▸ Tarefa proposta 1
Resuma em duas frases o texto sobre o Capão Redondo.
▸ Tarefa proposta 2
Transcreva o trecho do texto sobre o Capão Redondo que vai de "Não é o que" até "semana (leia AQUI).", incluindo essas palavras.

▸ Texto apresentado

Um deles é o campo de futebol onde foi se reuniam os integrantes do grupo de hip-hop Racionais MC`s (não encontrei um site bom o suficiente para ser citado, mas AQUI está a página dita oficial do grupo em uma rede social). “Mano Brown morava aqui na frente”, diz uma delas, apontando para uma casa no quarteirão fronteiro ao campinho. E todas se arrumam em bela pose para a posteridade tendo ao fundo o icônico gramado.
De um dos pontos de nossa caminhada (e também corrida, sem que o joelho gritasse muito), dá para ver grande parte do bairro. O Capão Redondo surgiu em 1827, e o nome foi dado pelos primeiros ocupantes da área porque havia na região um bosque de araucárias em formato … adivinha! … arredondado.
Hoje tem pouco menos de 14 km2 e uma população de cerca de 241 mil habitantes, em que a redá média está em torno de R$ 700. Não por acaso, é conhecido pela exclusão social e pela violência. Já foi pior, segundo Neide: “Desde a morte de meu filho, si houve dois casos de assassinato aqui nas redondezas”.
Não é o que dizem as estatísticas. No ano passado, segundo os registros da 47ª Delegacia de Polícia, houve 57 vítimas de homicídio doloso (com intenção de matar); neste ano, o número será um pouco menor, se a média até outubro se mantiver até o final do mês. Mesmo assim, o bairro é assíduo frequentador da crônica policial –no inverno do ano passado, por exemplo, 11 pessoas foram mortas em menos de uma semana (leia AQUI).
Mas Capão Redondo também é visto em outros círculos. No mundo cultural, por exemplo, tem sido cenário de vários filmes –hoje passamos por uma beco, na “favelinha”, em que foram rodadas cenas de “Bróder”.

▸ Itens fornecidos
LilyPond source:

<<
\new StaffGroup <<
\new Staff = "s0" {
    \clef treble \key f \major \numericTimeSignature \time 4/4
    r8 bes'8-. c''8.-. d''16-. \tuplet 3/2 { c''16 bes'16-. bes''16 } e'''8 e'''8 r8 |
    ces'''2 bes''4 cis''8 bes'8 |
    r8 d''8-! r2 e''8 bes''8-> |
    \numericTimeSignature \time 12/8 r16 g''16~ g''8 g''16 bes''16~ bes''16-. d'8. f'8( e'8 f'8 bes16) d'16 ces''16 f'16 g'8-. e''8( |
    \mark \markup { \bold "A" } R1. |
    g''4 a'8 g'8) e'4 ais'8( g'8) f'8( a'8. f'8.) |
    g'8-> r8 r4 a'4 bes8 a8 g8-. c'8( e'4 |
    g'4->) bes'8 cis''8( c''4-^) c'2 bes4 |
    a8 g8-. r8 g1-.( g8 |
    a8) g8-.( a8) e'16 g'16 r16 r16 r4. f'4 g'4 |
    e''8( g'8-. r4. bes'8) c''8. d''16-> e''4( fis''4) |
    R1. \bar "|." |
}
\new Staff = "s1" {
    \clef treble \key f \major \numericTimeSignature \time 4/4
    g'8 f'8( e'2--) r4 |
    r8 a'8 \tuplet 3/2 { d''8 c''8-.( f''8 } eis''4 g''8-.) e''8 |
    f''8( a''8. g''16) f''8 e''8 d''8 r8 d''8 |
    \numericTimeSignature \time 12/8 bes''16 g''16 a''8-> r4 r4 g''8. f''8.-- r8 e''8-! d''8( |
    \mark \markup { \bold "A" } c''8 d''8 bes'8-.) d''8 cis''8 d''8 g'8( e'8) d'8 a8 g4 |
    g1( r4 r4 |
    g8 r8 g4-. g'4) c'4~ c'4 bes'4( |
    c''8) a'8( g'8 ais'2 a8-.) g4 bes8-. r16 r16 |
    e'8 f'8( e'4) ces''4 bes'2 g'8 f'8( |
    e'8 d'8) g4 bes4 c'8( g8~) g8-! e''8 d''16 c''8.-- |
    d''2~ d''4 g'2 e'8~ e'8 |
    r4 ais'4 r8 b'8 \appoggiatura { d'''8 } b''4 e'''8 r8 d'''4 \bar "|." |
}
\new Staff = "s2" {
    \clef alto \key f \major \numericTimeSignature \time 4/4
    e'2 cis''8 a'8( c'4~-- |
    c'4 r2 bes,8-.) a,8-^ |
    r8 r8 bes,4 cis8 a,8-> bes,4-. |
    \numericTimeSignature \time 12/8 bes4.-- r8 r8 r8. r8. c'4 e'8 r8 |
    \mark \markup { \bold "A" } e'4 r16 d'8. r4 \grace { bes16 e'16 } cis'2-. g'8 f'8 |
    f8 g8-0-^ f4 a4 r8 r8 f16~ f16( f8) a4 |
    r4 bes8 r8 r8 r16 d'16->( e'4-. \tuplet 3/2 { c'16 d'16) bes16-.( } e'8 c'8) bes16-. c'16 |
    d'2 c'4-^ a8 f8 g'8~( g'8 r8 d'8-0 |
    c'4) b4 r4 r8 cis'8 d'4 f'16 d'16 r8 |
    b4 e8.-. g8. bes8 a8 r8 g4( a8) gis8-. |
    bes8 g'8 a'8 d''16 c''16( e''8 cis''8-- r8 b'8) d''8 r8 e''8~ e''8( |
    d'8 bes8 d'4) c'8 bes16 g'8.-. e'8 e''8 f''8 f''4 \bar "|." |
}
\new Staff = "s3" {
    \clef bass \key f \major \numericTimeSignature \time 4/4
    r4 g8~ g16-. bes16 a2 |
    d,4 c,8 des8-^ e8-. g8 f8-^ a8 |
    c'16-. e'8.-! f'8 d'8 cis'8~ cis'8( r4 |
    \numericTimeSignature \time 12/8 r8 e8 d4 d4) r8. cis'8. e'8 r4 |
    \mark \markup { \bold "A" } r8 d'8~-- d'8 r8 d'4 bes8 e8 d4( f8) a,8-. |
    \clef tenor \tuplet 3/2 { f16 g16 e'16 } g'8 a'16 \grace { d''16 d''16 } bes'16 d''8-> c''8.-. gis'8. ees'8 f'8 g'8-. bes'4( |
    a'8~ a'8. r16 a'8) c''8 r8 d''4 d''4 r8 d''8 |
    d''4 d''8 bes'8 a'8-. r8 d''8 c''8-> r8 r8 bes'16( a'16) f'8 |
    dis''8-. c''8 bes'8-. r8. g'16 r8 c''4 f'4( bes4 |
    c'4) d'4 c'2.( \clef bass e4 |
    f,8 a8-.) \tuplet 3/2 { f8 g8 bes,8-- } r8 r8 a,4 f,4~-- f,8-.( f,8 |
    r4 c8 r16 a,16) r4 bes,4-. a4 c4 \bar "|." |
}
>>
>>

▸ Resposta da tarefa 1
O texto descreve uma caminhada pelo Capão Redondo, que passa pelo campo de futebol ligado ao grupo Racionais MC's, e conta que o bairro surgiu em 1827 com um nome inspirado num bosque de araucárias em formato arredondado. O bairro é conhecido pela exclusão social e pela violência, com 57 vítimas de homicídio doloso no ano passado segundo a 47ª Delegacia de Polícia, mas também já serviu de cenário para vários filmes, entre eles "Bróder".

▸ Resposta da tarefa 2
Não é o que dizem as estatísticas. No ano passado, segundo os registros da 47ª Delegacia de Polícia, houve 57 vítimas de homicídio doloso (com intenção de matar); neste ano, o número será um pouco menor, se a média até outubro se mantiver até o final do mês. Mesmo assim, o bairro é assíduo frequentador da crônica policial –no inverno do ano passado, por exemplo, 11 pessoas foram mortas em menos de uma semana (leia AQUI).